### DOCUMENT
^^^^^^^^^^^^^^^^
Kansas City, Missouri Bar manager Berto Santoro barrel-ages bourbons in-house, cooks his own syrups and tincture, and brings in small-batch mezcal.
Seattle There’s no denying the star factor at canon, Seattle’s premier whiskey and bitters emporium, which won World’s Best Drinks Selection at last year’s Tales of the Cocktail and returns to the FSR roster of Best Beverage Programs for a second straight year.
Proprietor Jamie Boudreau says, “The one thing we’ve started to change at canon is finding ways to bring the theater to the table. Now, we have many drinks finished tableside or drinks that make a big impression due to being smoked at the table, served with liquid nitrogen, shaken tableside in large vintage shakers, or served in fancy packaging.”
He points to one of the newer cocktails, the Milk ‘n Cookies, a Scotch and cognac-based drink, served in a vintage lunch pail with Fernet Branca “Oreo” cookies and an Archie comic book.
^^^^^^^^^^^^^^^^
### OBJECTIVES
a) Using the text on bar beverage programs, answer each of these:
(i) Who is the bar manager named in the Kansas City entry?
(ii) What honor did canon win at last year's Tales of the Cocktail?
(iii) What is the Milk 'n Cookies served in?
b) In the text on bar beverage programs, why does canon now finish many drinks tableside? Answer in one to three sentences.
c) Extend the text on bar beverage programs, picking up after its final sentence.

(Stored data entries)
^^^^^^^^^^^^^^^^
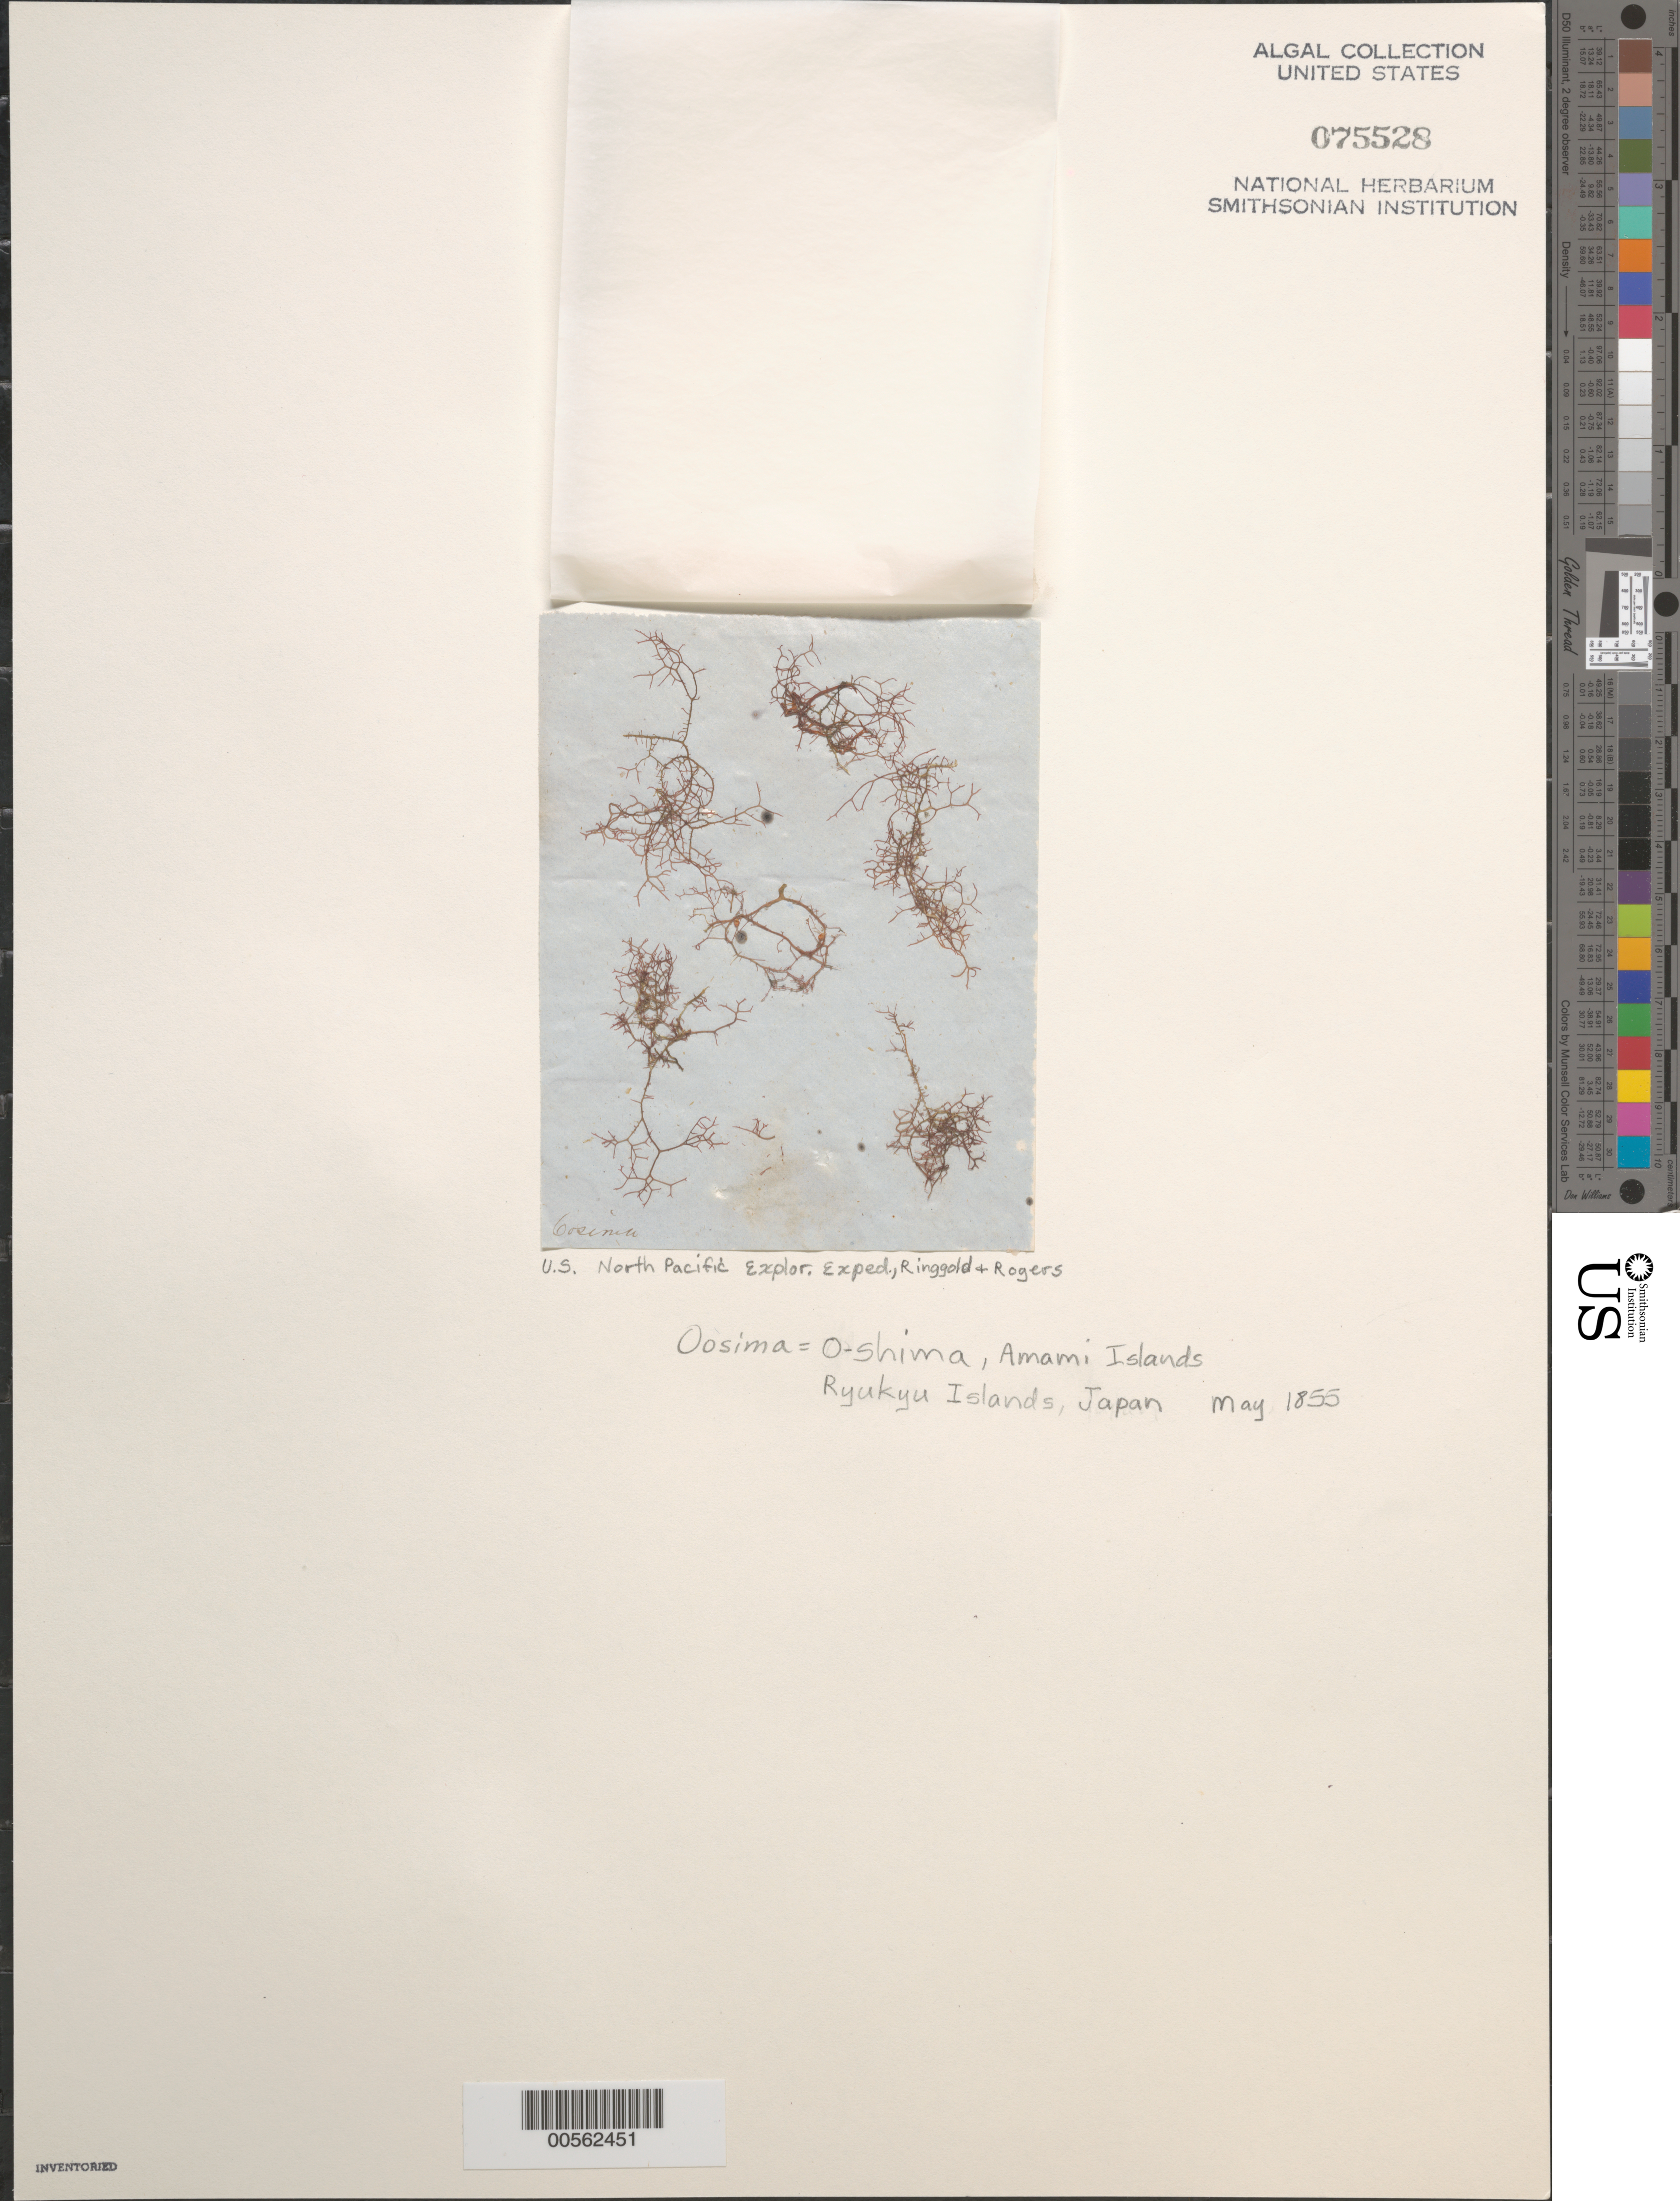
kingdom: Plantae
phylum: Rhodophyta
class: Florideophyceae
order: Gigartinales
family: Cystocloniaceae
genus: Hypnea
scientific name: Hypnea pannosa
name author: J. Agardh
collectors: C. Wright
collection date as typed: May 1855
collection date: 1855-05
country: Japan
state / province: Kagosima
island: Amami Oshima (Oosima)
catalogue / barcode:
^^^^^^^^^^^^^^^^
### THE ANSWERS
a)
(i) Berto Santoro
(ii) World's Best Drinks Selection
(iii) A vintage lunch pail, with Fernet Branca "Oreo" cookies and an Archie comic book

b) Jamie Boudreau says canon has started looking for ways to bring the theater to the table. For this reason, many drinks are now finished tableside or make a big impression by being smoked at the table, served with liquid nitrogen, shaken tableside in large vintage shakers, or served in fancy packaging.

c)
By bringing a theatrical element to the table, Boudreau says, “It enables our guests at tables to see as much of the show as people at the bar, and it makes them more aware of the effort that goes into the drinks … possibly letting them justify taking a touch longer than making a vodka soda.”
Other favorites include the Fighattan, canon’s twist on a Manhattan, with fresh and dried figs for a depth of flavor that Boudreau says “Blows the original away.” Another that he says is in high demand and little supply is a Truffled Old Fashioned, “easily one of our better-received cocktails,” garnished with winter truffles.
The national chain returns to FSR’s best beverage list a second year, thanks in part to its expansive, value-priced selection of 79 drink options under $5 each—plus the company shook up the wine menu, introducing the Mango Moscato Wine Shake.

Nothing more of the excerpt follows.